20 In the light of the submissions made by counsel for the accused at trial, and confirmed to this Court on the appeal, I am also of the view that the effect of the ruling would substantially weaken the prosecution case, for the reasons set out at [10] to [12] above. The unavailability of the evidence of HP, DP and TL on the question of the sexual character of the accused’s conduct towards RL substantially weakened the Crown case on count 6. Similarly, the unavailability of the evidence of RL on the question of the identity of the perpetrator against HP, DP and TL substantially weakened the Crown case on counts 1 – 5.

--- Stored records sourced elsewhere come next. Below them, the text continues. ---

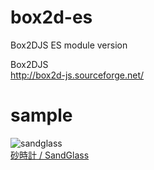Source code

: # box2d-es
Box2DJS ES module version  

Box2DJS  
http://box2d-js.sourceforge.net/  


# sample

![sandglass](https://code4sabae.github.io/box2d-es/samples/sandglass.png)  
[砂時計 / SandGlass](https://code4sabae.github.io/box2d-es/samples/sandglass.html)  

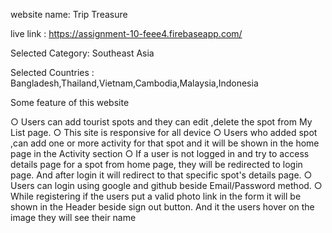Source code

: website name: Trip Treasure

live link : https://assignment-10-feee4.firebaseapp.com/

Selected Category: Southeast Asia

Selected Countries : Bangladesh,Thailand,Vietnam,Cambodia,Malaysia,Indonesia

Some feature of this website

○ Users can add tourist spots and they can edit ,delete the spot from My List page.
○ This site is responsive for all device
○ Users who added spot ,can add one or more activity for that spot and it will be shown in the home page in the Activity section
○ If a user is not logged in and try to access details page for a spot from home page, they will be redirected to login page. And after login it will redirect to that specific spot's details page.
○ Users can login using google and github beside Email/Password method.
○ While registering if the users put a valid photo link in the form it will be shown in the Header beside sign out button. And it the users hover on the image they will see their name

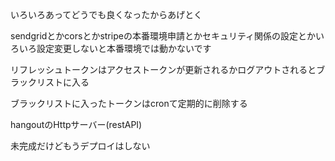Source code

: いろいろあってどうでも良くなったからあげとく

sendgridとかcorsとかstripeの本番環境申請とかセキュリティ関係の設定とかいろいろ設定変更しないと本番環境では動かないです

リフレッシュトークンはアクセストークンが更新されるかログアウトされるとブラックリストに入る

ブラックリストに入ったトークンはcronて定期的に削除する

hangoutのHttpサーバー(restAPI)

未完成だけどもうデプロイはしない
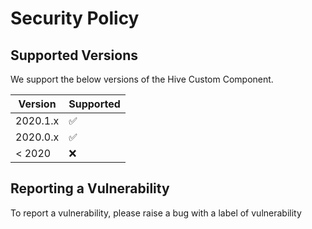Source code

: # Security Policy

## Supported Versions

We support the below versions of the Hive Custom Component.

| Version | Supported          |
| ------- | ------------------ |
| 2020.1.x   | :white_check_mark: |
| 2020.0.x   | :white_check_mark: |                |
| < 2020     | :x:                |

## Reporting a Vulnerability

To report a vulnerability, please raise a bug with a label of vulnerability
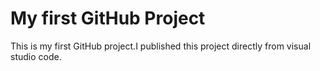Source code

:# My first GitHub Project
This is my first GitHub project.I published this project directly from visual studio code.
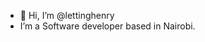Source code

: - 👋 Hi, I’m @lettinghenry
- I’m a Software developer based in Nairobi.

<!---
lettinghenry/lettinghenry is a ✨ special ✨ repository because its `README.md` (this file) appears on your GitHub profile.
You can click the Preview link to take a look at your changes.
--->
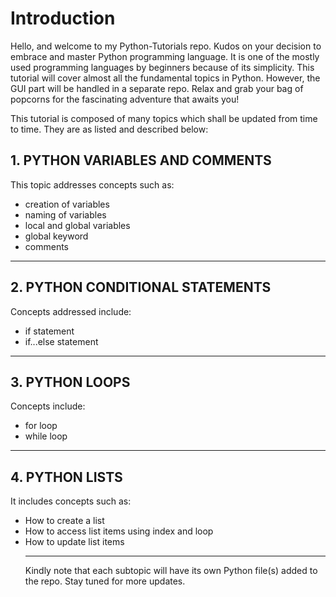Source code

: <h1>Introduction</h1>

<p>Hello, and welcome to my Python-Tutorials repo. Kudos on your decision to embrace and master Python programming language. It is one of the mostly used programming languages by beginners because of its simplicity. This tutorial will cover almost all the fundamental topics in Python. However, the GUI part will be handled in a separate repo. Relax and grab your bag of popcorns for the fascinating adventure that awaits you!</p> 
		
This tutorial is composed of many topics which shall be updated from time to time. They are as listed and described below:
			
<h2>1. PYTHON VARIABLES AND COMMENTS</h2> 
	
<p>This topic addresses concepts such as: 
    <ul>
        <li>creation of variables</li>
	<li>naming of variables</li>
	<li>local and global variables</li>
	<li>global keyword</li>
	<li>comments</li>
	</ul>
	<hr>
</p> 

<h2>2. PYTHON CONDITIONAL STATEMENTS</h2>

<p>Concepts addressed include:
    <ul>
        <li>if statement</li>
        <li>if...else statement</li>
    </ul>
    <hr>
</p>

<h2>3. PYTHON LOOPS</h2>

<p>Concepts include:
    <ul>
        <li>for loop</li>
        <li>while loop</li>
    </ul>
    <hr>
</p>

<h2>4. PYTHON LISTS</h2>

<p> It includes concepts such as:
    <ul>
        <li>How to create a list</li>
        <li>How to access list items using index and loop</li>
        <li>How to update list items
    <hr>
</p>
    
    

<p>Kindly note that each subtopic will have its own Python file(s) added to the repo. Stay tuned for more updates.</p>
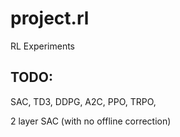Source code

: # project.rl
RL Experiments 


## TODO:

SAC, TD3, DDPG, A2C, PPO, TRPO, 

2 layer SAC (with no offline correction)
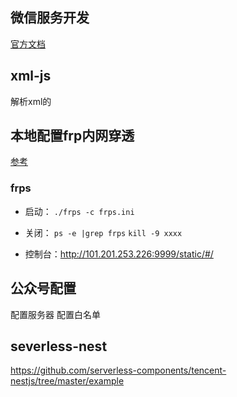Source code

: ## 微信服务开发
[官方文档](https://developers.weixin.qq.com/miniprogram/dev/framework/)

## xml-js
解析xml的

## 本地配置frp内网穿透
[参考](https://javen205.gitee.io/tnwx/guide/tools/frp.html#%E4%B8%8B%E8%BD%BD%E6%9C%80%E6%96%B0%E7%89%88%E6%9C%AC%E5%AE%A2%E6%88%B7%E7%AB%AF)

### frps
- 启动：
    `./frps -c frps.ini`  
- 关闭：
    `ps -e |grep frps`
    `kill -9 xxxx`
  
- 控制台：http://101.201.253.226:9999/static/#/

## 公众号配置
配置服务器
配置白名单


## severless-nest
https://github.com/serverless-components/tencent-nestjs/tree/master/example
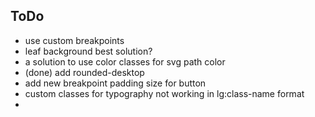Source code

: ## ToDo
- use custom breakpoints
- leaf background best solution?
- a solution to use color classes for svg path color
- (done) add rounded-desktop
- add new breakpoint padding size for button
- custom classes for typography not working in lg:class-name format
- 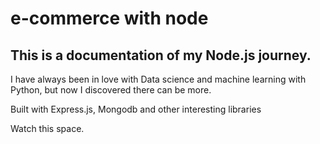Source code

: # e-commerce with node
## This is a documentation of my Node.js journey. 

I have always been in love with Data science and machine learning with Python, but now I discovered there can be more.

Built with Express.js, Mongodb and other interesting libraries

Watch this space.
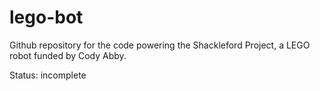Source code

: # lego-bot
Github repository for the code powering the Shackleford Project, a LEGO robot funded by Cody Abby.

Status: incomplete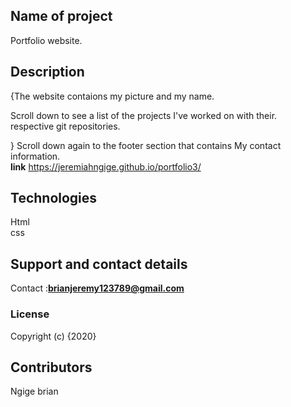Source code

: ## Name of project 
Portfolio website.
## Description
{The website contaions my picture and my name.<br/>

 Scroll down to see a list of the projects I've worked on with their.<br/>respective git repositories.<br/>
 
 }
 Scroll down again to the footer section that contains My contact information.
 <br/>
**link**  https://jeremiahngige.github.io/portfolio3/

## Technologies

Html<br/>css

## Support and contact details

Contact :**brianjeremy123789@gmail.com**

### License

Copyright (c) {2020}

## Contributors

Ngige brian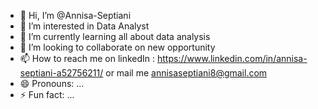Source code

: - 👋 Hi, I’m @Annisa-Septiani
- 👀 I’m interested in Data Analyst
- 🌱 I’m currently learning all about data analysis
- 💞️ I’m looking to collaborate on new opportunity
- 📫 How to reach me on linkedIn : https://www.linkedin.com/in/annisa-septiani-a52756211/ or mail me annisaseptiani8@gmail.com
- 😄 Pronouns: ...
- ⚡ Fun fact: ...

<!---
Annisa-Septiani/Annisa-Septiani is a ✨ special ✨ repository because its `README.md` (this file) appears on your GitHub profile.
You can click the Preview link to take a look at your changes.
--->
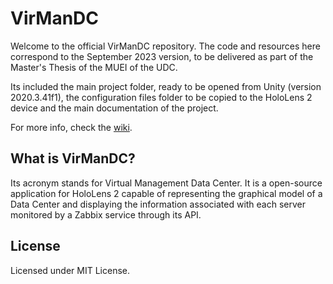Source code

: # VirManDC
Welcome to the official VirManDC repository. The code and resources here correspond to the September 2023 version, to be delivered as part of the Master's Thesis of the MUEI of the UDC.

Its included the main project folder, ready to be opened from Unity (version 2020.3.41f1), the configuration files folder to be copied to the HoloLens 2 device and the main documentation of the project.

For more info, check the [wiki](https://github.com/AdrianXuizGarcia/VirManDC/wiki).

## What is VirManDC?
Its acronym stands for Virtual Management Data Center. It is a open-source application for HoloLens 2 capable of representing the graphical model of a Data Center and displaying the information associated with each server monitored by a Zabbix service through its API.

## License
Licensed under MIT License.

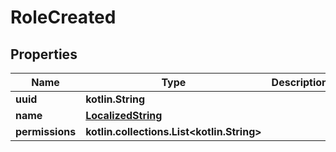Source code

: 
# RoleCreated

## Properties
Name | Type | Description | Notes
------------ | ------------- | ------------- | -------------
**uuid** | **kotlin.String** |  | 
**name** | [**LocalizedString**](LocalizedString.md) |  | 
**permissions** | **kotlin.collections.List&lt;kotlin.String&gt;** |  | 



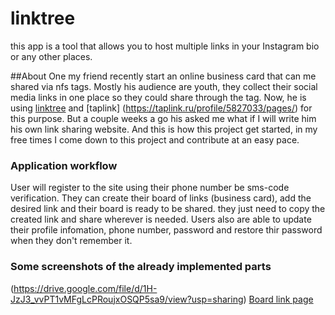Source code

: # linktree
this app is a tool that allows you to host multiple links in your Instagram bio or any other places. 

##About
One my friend recently start an online business card that can me shared via nfs tags. Mostly his audience are youth, they collect their social media links in one place 
so they could share through the tag. Now, he is using [linktree](https://linktr.ee/) and [taplink] (https://taplink.ru/profile/5827033/pages/) for this purpose. But a couple weeks a go his asked me what if I will write him his own link sharing website. 
And this is how this project get started, in my free times I come down to this project and contribute at an easy pace. 

### Application workflow
User will register to the site using their phone number be sms-code verification. They can create their board of links (business card), add the desired link and their board is ready to be shared. they just need to copy the created link and share wherever is needed.  Users also are able to update their profile infomation, phone number, password and restore thir password when they don't remember it. 

### Some screenshots of the already implemented parts 
(https://drive.google.com/file/d/1H-JzJ3_vvPT1vMFgLcPRoujxOSQP5sa9/view?usp=sharing)
[Board link page](https://drive.google.com/file/d/1606WDVFNcoWhNDBxoa-9564lIKyCbu8b/view?usp=sharing)
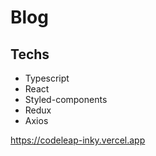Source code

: # Blog
## Techs
* Typescript
* React
* Styled-components
* Redux
* Axios

https://codeleap-inky.vercel.app
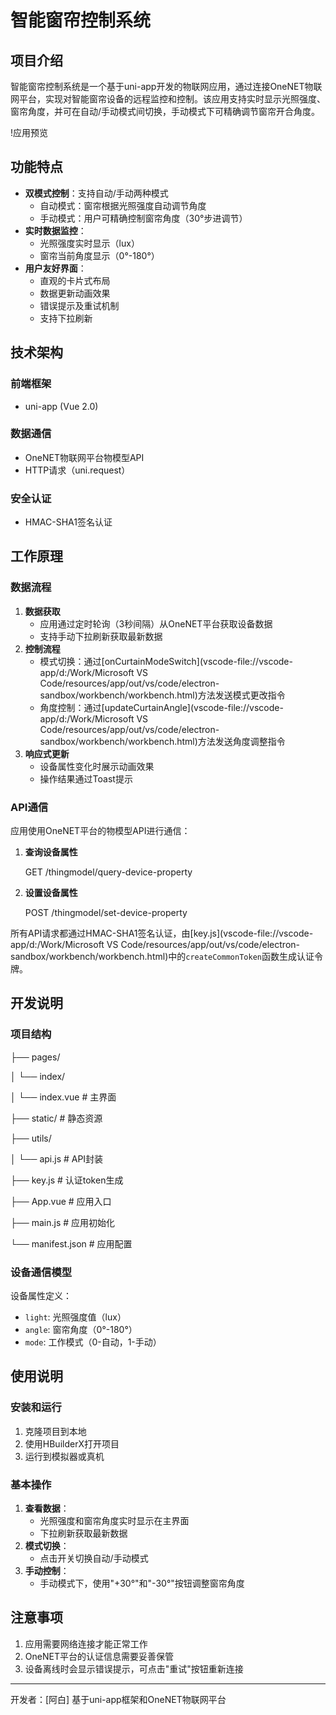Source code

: # 智能窗帘控制系统

## 项目介绍

智能窗帘控制系统是一个基于uni-app开发的物联网应用，通过连接OneNET物联网平台，实现对智能窗帘设备的远程监控和控制。该应用支持实时显示光照强度、窗帘角度，并可在自动/手动模式间切换，手动模式下可精确调节窗帘开合角度。

!应用预览

## 功能特点

- **双模式控制**：支持自动/手动两种模式
  - 自动模式：窗帘根据光照强度自动调节角度
  - 手动模式：用户可精确控制窗帘角度（30°步进调节）
- **实时数据监控**：
  - 光照强度实时显示（lux）
  - 窗帘当前角度显示（0°-180°）
- **用户友好界面**：
  - 直观的卡片式布局
  - 数据更新动画效果
  - 错误提示及重试机制
  - 支持下拉刷新

## 技术架构

### 前端框架

- uni-app (Vue 2.0)

### 数据通信

- OneNET物联网平台物模型API
- HTTP请求（uni.request）

### 安全认证

- HMAC-SHA1签名认证

## 工作原理

### 数据流程

1. **数据获取**
   - 应用通过定时轮询（3秒间隔）从OneNET平台获取设备数据
   - 支持手动下拉刷新获取最新数据
2. **控制流程**
   - 模式切换：通过[onCurtainModeSwitch](vscode-file://vscode-app/d:/Work/Microsoft VS Code/resources/app/out/vs/code/electron-sandbox/workbench/workbench.html)方法发送模式更改指令
   - 角度控制：通过[updateCurtainAngle](vscode-file://vscode-app/d:/Work/Microsoft VS Code/resources/app/out/vs/code/electron-sandbox/workbench/workbench.html)方法发送角度调整指令
3. **响应式更新**
   - 设备属性变化时展示动画效果
   - 操作结果通过Toast提示

### API通信

应用使用OneNET平台的物模型API进行通信：

1. **查询设备属性**

   GET /thingmodel/query-device-property

2. **设置设备属性**

   POST /thingmodel/set-device-property

所有API请求都通过HMAC-SHA1签名认证，由[key.js](vscode-file://vscode-app/d:/Work/Microsoft VS Code/resources/app/out/vs/code/electron-sandbox/workbench/workbench.html)中的`createCommonToken`函数生成认证令牌。

## 开发说明

### 项目结构

├── pages/

│  └── index/

│    └── index.vue   # 主界面

├── static/        # 静态资源

├── utils/

│  └── api.js       # API封装

├── key.js         # 认证token生成

├── App.vue        # 应用入口

├── main.js        # 应用初始化

└── manifest.json     # 应用配置

### 设备通信模型

设备属性定义：

- `light`: 光照强度值（lux）
- `angle`: 窗帘角度（0°-180°）
- `mode`: 工作模式（0-自动，1-手动）

## 使用说明

### 安装和运行

1. 克隆项目到本地
2. 使用HBuilderX打开项目
3. 运行到模拟器或真机

### 基本操作

1. **查看数据**：
   - 光照强度和窗帘角度实时显示在主界面
   - 下拉刷新获取最新数据
2. **模式切换**：
   - 点击开关切换自动/手动模式
3. **手动控制**：
   - 手动模式下，使用"+30°"和"-30°"按钮调整窗帘角度

## 注意事项

1. 应用需要网络连接才能正常工作
2. OneNET平台的认证信息需要妥善保管
3. 设备离线时会显示错误提示，可点击"重试"按钮重新连接

------

开发者：[阿白]
基于uni-app框架和OneNET物联网平台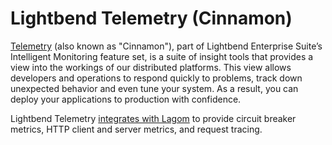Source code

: # Lightbend Telemetry (Cinnamon)

[Telemetry](https://developer.lightbend.com/docs/cinnamon/current/home.html) (also known as "Cinnamon"), part of Lightbend Enterprise Suite’s Intelligent Monitoring feature set, is a suite of insight tools that provides a view into the workings of our distributed platforms. This view allows developers and operations to respond quickly to problems, track down unexpected behavior and even tune your system. As a result, you can deploy your applications to production with confidence.

Lightbend Telemetry [integrates with Lagom](https://developer.lightbend.com/docs/cinnamon/current/instrumentations/lagom/lagom.html) to provide circuit breaker metrics, HTTP client and server metrics, and request tracing.
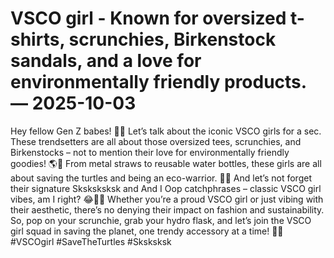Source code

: # VSCO girl - Known for oversized t-shirts, scrunchies, Birkenstock sandals, and a love for environmentally friendly products. — 2025-10-03

Hey fellow Gen Z babes! 🌿✨ Let’s talk about the iconic VSCO girls for a sec. These trendsetters are all about those oversized tees, scrunchies, and Birkenstocks – not to mention their love for environmentally friendly goodies! 🌎🌸 From metal straws to reusable water bottles, these girls are all about saving the turtles and being an eco-warrior. 💪🐢 And let’s not forget their signature Sksksksksk and And I Oop catchphrases – classic VSCO girl vibes, am I right? 😂💁‍♀️ Whether you’re a proud VSCO girl or just vibing with their aesthetic, there’s no denying their impact on fashion and sustainability. So, pop on your scrunchie, grab your hydro flask, and let’s join the VSCO girl squad in saving the planet, one trendy accessory at a time! 💖🌟 #VSCOgirl #SaveTheTurtles #Sksksksk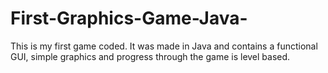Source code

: # First-Graphics-Game-Java-
This is my first game coded. It was made in Java and contains a functional GUI, simple graphics and progress through the game is level based.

21 Turning to the appeal itself, it would appear that the Judge has misconstrued the meaning of “prejudicial effect” in s 101. Counsel for the respondent on the appeal conceded as much when he acknowledged that the prejudice he relied upon did not go beyond what the Crown sought to prove in its case. The argument simply was that the jury would be permitted to have regard to the evidence of HP, DP and TL when considering whether the accused’s act in rubbing RL’s thigh had a sexual connotation, and that the jury would be permitted to have regard to the evidence of RL when considering whether HP, DP and TL were reliable in their identification of the accused. Neither of those uses of the evidence is in any way unconnected with the issues in the trial. Rather, they go to the very heart of the matters in dispute.
22 I note in passing that there was no obligation upon the Crown, in the terms identified by counsel for the accused, to put to the accused in cross examination that he had the relevant tendency. The accused was under no misapprehension about the nature of the Crown case, or about the particular tendency that was alleged by the Crown. There was no rule of procedure or fairness that required the Crown to give the accused an opportunity to meet a submission that the Crown would ultimately make. It was also incorrect, in my view, to submit that there was unchallenged evidence that the accused did not have the relevant tendency. An uncontradicted assertion by the accused that he did not have a sexual interest in adolescent boys would not prevent a jury from legitimately reaching the opposite conclusion, after a properly crafted tendency and coincidence direction had been given to them.